Aids in Digestion & Weight Management (Pumpkin aids digestion and weight management due to its high fiber content, which promotes regularity and satiety, and its low calorie and high-water content, which helps with fullness). The fiber also acts as a prebiotic, feeding beneficial gut bacteria to improve the gut microbiome. Additionally, pectin, a type of soluble fiber in pumpkin, can help rebalance the gut toward a more anti-inflammatory state.
Supports weight loss (Pumpkin supports weight loss because it is a low-calorie, high fiber food that promotes feelings of fullness and satiety, helping to reduce overall calorie intake). Its high fiber content also supports healthy digestion, stabilizes blood sugar levels, and can curb cravings, all of which are beneficial for weight management.
Good for Skin & Eye Health (Pumpkin is beneficial for skin and eye health because its beta-carotene is converted to Vitamin A in the body, which helps protect against sun damage and promotes eye health by supporting the retina). Pumpkin also contains lutein and zeaxanthin, which protect the eyes from blue light and reduce the risk of age-related macular degeneration.
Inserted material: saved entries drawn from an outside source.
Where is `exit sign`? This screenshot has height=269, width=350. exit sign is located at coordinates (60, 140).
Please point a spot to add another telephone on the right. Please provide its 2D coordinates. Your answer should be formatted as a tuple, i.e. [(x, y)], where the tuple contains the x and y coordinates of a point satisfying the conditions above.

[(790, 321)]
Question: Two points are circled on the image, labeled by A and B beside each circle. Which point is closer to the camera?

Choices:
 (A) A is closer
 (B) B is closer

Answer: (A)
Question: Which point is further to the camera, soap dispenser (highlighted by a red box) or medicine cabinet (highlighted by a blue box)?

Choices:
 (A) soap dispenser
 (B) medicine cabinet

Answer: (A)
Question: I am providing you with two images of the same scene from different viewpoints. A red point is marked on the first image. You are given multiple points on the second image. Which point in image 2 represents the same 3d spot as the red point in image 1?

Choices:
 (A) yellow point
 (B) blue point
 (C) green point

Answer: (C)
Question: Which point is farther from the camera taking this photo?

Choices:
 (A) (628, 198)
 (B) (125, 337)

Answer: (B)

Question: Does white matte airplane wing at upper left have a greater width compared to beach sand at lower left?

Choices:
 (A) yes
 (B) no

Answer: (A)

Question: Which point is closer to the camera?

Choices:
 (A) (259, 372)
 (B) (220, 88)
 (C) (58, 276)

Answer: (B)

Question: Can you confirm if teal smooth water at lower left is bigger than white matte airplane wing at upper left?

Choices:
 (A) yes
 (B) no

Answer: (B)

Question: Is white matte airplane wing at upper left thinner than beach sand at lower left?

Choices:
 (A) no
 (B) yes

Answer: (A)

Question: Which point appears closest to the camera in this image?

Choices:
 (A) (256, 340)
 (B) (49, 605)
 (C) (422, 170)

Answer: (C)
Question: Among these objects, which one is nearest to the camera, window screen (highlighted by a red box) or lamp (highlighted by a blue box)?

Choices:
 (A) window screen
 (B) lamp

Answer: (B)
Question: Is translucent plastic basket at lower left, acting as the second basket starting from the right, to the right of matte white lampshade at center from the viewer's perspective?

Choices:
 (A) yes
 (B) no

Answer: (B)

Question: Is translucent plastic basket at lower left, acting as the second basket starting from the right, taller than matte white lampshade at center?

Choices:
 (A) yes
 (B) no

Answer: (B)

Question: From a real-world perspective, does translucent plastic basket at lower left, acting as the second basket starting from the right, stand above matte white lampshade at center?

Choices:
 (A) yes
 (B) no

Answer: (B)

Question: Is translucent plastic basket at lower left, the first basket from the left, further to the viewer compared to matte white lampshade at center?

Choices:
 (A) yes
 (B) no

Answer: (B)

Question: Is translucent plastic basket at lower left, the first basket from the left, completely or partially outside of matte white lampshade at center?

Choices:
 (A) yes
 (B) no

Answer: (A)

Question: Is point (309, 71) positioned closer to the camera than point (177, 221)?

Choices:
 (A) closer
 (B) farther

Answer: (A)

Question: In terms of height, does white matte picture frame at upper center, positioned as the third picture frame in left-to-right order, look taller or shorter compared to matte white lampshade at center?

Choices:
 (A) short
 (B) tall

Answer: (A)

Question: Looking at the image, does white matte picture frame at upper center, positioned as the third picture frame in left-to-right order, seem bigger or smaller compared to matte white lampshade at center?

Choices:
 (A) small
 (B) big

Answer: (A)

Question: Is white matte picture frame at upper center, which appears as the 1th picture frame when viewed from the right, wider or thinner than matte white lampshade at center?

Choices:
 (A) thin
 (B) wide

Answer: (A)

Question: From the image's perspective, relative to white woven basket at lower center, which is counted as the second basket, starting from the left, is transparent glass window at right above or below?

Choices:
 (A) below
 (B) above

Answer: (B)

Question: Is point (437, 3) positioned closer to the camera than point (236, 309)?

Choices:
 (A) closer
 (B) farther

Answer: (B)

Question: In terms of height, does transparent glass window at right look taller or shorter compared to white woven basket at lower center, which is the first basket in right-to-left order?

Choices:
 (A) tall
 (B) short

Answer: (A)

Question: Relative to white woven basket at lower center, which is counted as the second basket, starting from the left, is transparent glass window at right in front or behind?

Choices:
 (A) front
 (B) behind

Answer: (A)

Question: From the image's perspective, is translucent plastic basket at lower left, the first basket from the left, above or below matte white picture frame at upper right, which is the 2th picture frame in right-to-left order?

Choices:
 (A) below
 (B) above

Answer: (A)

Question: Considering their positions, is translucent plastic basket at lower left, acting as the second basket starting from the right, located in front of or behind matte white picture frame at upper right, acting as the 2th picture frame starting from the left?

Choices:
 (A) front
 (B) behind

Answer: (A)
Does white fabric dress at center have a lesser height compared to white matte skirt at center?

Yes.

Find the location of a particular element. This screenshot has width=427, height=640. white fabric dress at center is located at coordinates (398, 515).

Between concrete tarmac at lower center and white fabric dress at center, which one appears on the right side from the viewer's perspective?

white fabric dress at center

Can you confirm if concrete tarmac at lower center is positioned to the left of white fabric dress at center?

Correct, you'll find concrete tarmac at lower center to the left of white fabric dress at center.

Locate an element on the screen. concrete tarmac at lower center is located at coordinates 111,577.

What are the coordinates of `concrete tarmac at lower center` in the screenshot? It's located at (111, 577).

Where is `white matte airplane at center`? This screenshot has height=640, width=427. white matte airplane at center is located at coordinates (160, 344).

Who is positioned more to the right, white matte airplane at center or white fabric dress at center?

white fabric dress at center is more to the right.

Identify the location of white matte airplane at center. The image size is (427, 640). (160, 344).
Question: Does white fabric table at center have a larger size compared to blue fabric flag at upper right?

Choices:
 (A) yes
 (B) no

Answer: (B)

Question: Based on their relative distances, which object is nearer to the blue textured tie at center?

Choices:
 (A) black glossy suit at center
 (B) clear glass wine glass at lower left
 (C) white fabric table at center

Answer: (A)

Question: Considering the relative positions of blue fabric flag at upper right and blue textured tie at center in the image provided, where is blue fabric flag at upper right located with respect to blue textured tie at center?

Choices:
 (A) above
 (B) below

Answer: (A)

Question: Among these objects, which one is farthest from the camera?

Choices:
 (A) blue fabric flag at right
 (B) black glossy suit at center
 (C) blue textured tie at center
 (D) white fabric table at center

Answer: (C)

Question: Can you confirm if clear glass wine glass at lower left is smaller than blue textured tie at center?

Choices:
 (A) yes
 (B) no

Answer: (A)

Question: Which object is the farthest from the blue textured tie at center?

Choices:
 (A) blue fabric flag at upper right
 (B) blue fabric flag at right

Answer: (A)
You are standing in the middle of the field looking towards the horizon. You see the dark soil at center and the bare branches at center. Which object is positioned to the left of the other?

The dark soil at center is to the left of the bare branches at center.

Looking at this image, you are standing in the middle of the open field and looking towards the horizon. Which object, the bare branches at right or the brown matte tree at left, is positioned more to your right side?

Additionally, the antioxidant vitamins A, C, and E in pumpkin protect skin cells from damage and can help slow the aging process.
Maintains eyesight (Pumpkins support eyesight because they are rich in beneficial nutrients like Vitamin A, lutein, and zeaxanthin, which help protect the cornea, improve low-light vision, and filter harmful light rays, thereby reducing the risk of age-related eye diseases such as cataracts and macular degeneration).
Provides antioxidants (Pumpkin provides antioxidants, particularly the carotenoids beta-carotene, alpha-carotene, and beta-cryptoxanthin, along with vitamins C and E, which help neutralize free radicals, protect against oxidative stress, and reduce inflammation). These antioxidants in pumpkin are linked to improved heart health, enhanced immune function, better eye health by protecting against age-related macular degeneration and cataracts, and a lower risk of developing certain cancers.
Enhances sleep quality (Pumpkin seeds can enhance sleep quality because they are rich in tryptophan, an amino acid that the body converts into melatonin, the hormone that regulates the sleep-wake cycle). Pumpkin seeds also contain magnesium, a mineral that can calm the nervous system, and zinc, which aids in the conversion of tryptophan to serotonin and melatonin. Consuming a handful of pumpkin seeds before bed may provide these sleep-promoting benefits.